Sinners (2025)
julho 17, 2026Em "Sinners", os gémeos Smoke e Stack (interpretados por Michael B. Jordan) regressam ao Mississippi, depois de se terem envolvido em atividades obscuras em Chicago. Estamos nos anos 1930, ainda marcados pela segregação racial, exploração e opressão de negros. Com o dinheiro que ganharam por outras bandas, regressam a casa com o intuito de abrir um bar que seja um espaço seguro para a comunidade negra, onde se possam divertir, ouvir boa música e sentir-se acolhidos.
Durante esta fase do filme estamos num drama histórico, que se desenrola a um ritmo algo lento. Todas as ações são relacionadas com a preparação da abertura do bar, desde arranjar músicos, porteiros ou pessoas para cozinhar, até afastar olhares indesejados e ladrões. Tudo culmina na inauguração do bar, e há até um momento musical muito poderoso, em que o primo dos gémeos, Sammie, dá um show com a sua guitarra de blues e voz potente, numa cena que mistura passado, presente e futuro. Pode causar alguma estranheza, mas demonstra inequivocamente o poder da conexão ancestral do blues e é um dos grandes apogeus do filme.
Ora está-se em plena festa quando as coisas mudam de figura e uma entidade maligna entra em ação. É então que tudo muda de registo - passamos da sensação de estarmos a ver um drama histórico para um filme de terror. O contexto era necessário, mas não sei se não foi abrupto, como se fossem dois filmes separados. Nesta parte do filme, as criaturas maléficas provocam uma luta pela sobrevivência caótica, que dá fogo ao filme.
Gostei do filme, é uma grande produção, tecnicamente irrepreensível, com boa música, excelente fotografia, grandes interpretações, e acho que o Oscar de Melhor Ator de Michael B. Jordan é merecido. No entanto, 16 nomeações parece-me exagerado para um filme que não é tão bombástico como o hype fazia antever. Talvez se justifique pela escassez de qualidade dos últimos anos. De qualquer forma, é uma recomendação segura, a que lhe falta talvez um final mais pungente e um medo viscarel, memorável, e personagens menos presas à alegoria.

Registos armazenados
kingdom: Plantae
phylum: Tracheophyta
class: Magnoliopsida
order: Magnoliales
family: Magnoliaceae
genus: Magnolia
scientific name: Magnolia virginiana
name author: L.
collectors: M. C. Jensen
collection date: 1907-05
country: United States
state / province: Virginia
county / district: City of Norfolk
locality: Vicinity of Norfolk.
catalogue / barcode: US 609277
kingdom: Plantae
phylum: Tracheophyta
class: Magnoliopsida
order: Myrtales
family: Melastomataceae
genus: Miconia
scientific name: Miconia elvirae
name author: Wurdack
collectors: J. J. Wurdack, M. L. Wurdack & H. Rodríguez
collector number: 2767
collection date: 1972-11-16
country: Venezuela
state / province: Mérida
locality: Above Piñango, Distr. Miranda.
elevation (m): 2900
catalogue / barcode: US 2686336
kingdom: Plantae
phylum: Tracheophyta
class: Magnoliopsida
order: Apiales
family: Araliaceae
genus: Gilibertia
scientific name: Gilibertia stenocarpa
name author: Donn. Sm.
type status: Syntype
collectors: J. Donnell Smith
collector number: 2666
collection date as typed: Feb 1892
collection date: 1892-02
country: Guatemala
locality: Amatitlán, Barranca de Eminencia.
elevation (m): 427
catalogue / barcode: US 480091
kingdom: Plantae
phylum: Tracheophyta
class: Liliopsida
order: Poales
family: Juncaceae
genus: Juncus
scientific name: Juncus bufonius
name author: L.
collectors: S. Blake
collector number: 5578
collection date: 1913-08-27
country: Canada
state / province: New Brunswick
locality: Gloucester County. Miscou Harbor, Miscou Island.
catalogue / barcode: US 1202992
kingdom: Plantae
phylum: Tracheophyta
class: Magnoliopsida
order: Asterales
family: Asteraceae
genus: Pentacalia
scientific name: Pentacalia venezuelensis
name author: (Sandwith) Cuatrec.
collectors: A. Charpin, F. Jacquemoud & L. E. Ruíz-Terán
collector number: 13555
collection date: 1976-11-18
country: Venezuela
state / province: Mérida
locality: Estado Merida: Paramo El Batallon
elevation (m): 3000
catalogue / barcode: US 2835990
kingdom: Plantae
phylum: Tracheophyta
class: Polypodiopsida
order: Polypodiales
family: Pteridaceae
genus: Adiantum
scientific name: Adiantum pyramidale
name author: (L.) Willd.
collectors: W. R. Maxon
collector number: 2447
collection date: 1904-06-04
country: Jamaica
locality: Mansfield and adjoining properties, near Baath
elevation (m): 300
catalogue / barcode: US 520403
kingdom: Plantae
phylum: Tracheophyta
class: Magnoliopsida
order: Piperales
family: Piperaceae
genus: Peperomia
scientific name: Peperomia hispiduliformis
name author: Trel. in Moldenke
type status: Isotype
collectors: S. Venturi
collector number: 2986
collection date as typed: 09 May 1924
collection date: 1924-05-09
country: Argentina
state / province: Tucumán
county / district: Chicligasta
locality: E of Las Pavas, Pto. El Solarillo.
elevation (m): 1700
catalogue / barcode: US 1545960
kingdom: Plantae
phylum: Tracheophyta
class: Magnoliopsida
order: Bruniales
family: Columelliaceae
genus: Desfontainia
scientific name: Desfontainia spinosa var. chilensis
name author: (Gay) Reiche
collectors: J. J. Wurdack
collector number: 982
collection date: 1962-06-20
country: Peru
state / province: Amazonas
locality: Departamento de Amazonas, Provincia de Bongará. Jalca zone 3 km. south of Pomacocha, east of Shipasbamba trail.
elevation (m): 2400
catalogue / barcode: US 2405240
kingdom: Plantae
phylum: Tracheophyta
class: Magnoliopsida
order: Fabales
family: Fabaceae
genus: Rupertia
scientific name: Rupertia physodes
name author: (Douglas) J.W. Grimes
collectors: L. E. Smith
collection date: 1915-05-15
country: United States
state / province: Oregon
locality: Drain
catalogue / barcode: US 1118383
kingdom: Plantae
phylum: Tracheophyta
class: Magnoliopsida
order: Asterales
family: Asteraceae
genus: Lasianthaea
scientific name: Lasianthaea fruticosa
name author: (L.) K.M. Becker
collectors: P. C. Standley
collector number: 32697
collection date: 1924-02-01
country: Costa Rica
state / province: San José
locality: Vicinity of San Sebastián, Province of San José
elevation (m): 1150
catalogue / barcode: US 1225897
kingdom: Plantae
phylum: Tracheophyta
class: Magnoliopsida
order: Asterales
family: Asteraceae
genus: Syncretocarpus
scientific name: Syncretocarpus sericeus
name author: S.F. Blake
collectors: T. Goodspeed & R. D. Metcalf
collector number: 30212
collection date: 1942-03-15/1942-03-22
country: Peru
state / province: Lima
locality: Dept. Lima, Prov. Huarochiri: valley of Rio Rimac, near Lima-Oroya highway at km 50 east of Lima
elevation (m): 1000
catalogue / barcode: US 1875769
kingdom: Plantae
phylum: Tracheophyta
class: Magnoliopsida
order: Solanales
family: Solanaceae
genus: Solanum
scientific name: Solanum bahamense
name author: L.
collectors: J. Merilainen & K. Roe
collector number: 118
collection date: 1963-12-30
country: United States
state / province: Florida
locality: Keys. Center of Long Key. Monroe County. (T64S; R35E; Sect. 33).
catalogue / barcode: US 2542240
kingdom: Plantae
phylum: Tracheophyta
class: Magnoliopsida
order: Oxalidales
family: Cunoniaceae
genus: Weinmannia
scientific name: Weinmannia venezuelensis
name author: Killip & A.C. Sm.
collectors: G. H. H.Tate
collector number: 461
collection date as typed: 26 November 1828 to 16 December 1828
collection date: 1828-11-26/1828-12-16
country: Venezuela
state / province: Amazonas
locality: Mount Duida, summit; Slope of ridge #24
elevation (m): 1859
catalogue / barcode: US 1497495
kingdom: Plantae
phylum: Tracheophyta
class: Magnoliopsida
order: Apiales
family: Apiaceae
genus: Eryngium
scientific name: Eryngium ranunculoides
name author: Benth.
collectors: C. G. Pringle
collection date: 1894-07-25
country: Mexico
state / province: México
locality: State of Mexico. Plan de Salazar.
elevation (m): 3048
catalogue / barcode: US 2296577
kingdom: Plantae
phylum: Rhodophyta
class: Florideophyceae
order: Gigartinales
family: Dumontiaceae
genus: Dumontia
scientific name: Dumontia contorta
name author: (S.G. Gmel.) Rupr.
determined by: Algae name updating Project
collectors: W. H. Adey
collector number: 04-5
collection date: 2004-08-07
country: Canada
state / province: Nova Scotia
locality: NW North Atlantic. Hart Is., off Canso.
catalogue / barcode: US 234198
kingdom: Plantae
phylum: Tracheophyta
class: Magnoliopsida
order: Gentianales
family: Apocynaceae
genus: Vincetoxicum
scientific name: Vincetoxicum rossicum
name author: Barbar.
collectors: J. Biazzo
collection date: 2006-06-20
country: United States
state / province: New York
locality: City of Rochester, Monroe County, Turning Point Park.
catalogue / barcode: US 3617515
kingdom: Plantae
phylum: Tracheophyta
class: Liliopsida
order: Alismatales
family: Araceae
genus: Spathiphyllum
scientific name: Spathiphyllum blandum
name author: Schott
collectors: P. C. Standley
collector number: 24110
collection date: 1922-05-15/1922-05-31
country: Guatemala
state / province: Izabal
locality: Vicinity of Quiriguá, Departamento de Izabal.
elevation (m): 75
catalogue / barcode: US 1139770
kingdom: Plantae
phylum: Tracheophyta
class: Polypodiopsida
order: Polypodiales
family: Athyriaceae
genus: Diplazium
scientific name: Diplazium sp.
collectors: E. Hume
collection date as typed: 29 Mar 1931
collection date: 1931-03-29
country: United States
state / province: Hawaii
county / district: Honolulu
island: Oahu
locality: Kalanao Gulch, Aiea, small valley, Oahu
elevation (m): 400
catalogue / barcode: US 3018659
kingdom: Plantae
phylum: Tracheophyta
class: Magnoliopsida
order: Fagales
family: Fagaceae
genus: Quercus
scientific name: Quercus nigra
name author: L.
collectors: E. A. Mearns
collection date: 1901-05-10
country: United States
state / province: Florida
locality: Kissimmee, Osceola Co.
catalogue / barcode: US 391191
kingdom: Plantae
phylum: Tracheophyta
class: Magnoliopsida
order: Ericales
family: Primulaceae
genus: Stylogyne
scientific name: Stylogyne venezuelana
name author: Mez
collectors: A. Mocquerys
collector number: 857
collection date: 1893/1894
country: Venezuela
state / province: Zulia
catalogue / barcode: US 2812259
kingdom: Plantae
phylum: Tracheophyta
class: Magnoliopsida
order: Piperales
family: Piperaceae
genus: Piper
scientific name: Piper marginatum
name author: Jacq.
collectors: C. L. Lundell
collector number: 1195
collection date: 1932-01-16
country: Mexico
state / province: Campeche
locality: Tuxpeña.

**VERIFIQUE A COMPREENSÃO:**
a) Segundo a crítica de Sinners, em que década se passa a ação do filme?
b) Reescreva o trecho da crítica de Sinners entre "julho 17, 2026Em" e "e sentir-se acolhidos.", inclusive, trocando "Mississippi" por "Alabama".
c) Explique, com base na crítica de Sinners, com que intuito os gémeos Smoke e Stack abrem o bar.

**SOLUÇÕES DOS EXERCÍCIOS:**
a) Nos anos 1930.

b)
julho 17, 2026Em "Sinners", os gémeos Smoke e Stack (interpretados por Michael B. Jordan) regressam ao Alabama, depois de se terem envolvido em atividades obscuras em Chicago. Estamos nos anos 1930, ainda marcados pela segregação racial, exploração e opressão de negros. Com o dinheiro que ganharam por outras bandas, regressam a casa com o intuito de abrir um bar que seja um espaço seguro para a comunidade negra, onde se possam divertir, ouvir boa música e sentir-se acolhidos.

c) Querem abrir um bar que seja um espaço seguro para a comunidade negra, onde as pessoas se possam divertir, ouvir boa música e sentir-se acolhidas. Isto acontece numa época ainda marcada pela segregação racial, exploração e opressão de negros.